THE NUMBER OF AMERICANS without health insurance jumped from 25 million to 30 million between 1977 and 1984, largely because of the loss of manufacturing jobs and the rising number of divorces. Congress used to set up new social programs to deal with such problems. No more.

Nowadays, lawmakers are looking at proposals that attack health-care problems piecemeal, by forcing companies to provide certain benefits at a time when many companies are cutting back to hold down costs. "We're trying to find low-cost ways of helping people," says a House staffer.

The most popular measure is legislation that would require employers that offer health plans to sell group insurance to, among others, former spouses of employees and unemployed workers, including those who quit. The exception would be people fired for gross misconduct.Companies could charge insurance recipients up to 102% of the average group rate. But overall group rates could rise.

Opponents say that the extended insurance would be most attractive to relatively less healthy people, who find it difficult to obtain coverage on their own -- thus raising group rates.
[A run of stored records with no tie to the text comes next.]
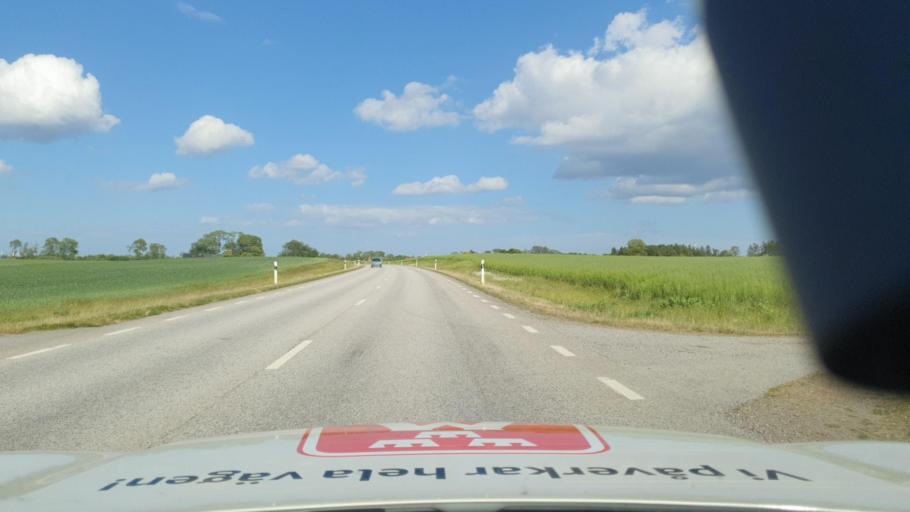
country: SE
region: Skane
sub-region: Simrishamns Kommun
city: Simrishamn
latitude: 55.5353
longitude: 14.3036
The measure was unopposed in both the House and Senate, but the bill to which it was attached died for unrelated reasons. Observers expect the measure to be reintroduced successfully this year. Also under consideration are bills that would force employers to include specific benefits, such as coverage of pediatric exams, in any health plans they offer.

Some analysts fear that mandatory benefits will deter employers from offering any coverage. "I'm not saying that plans that currently exist are going to be dropped wholesale," says Deborah Chollet, of the Employee Benefit Research Institute. "But new companies, new jobs, are less likely to have them."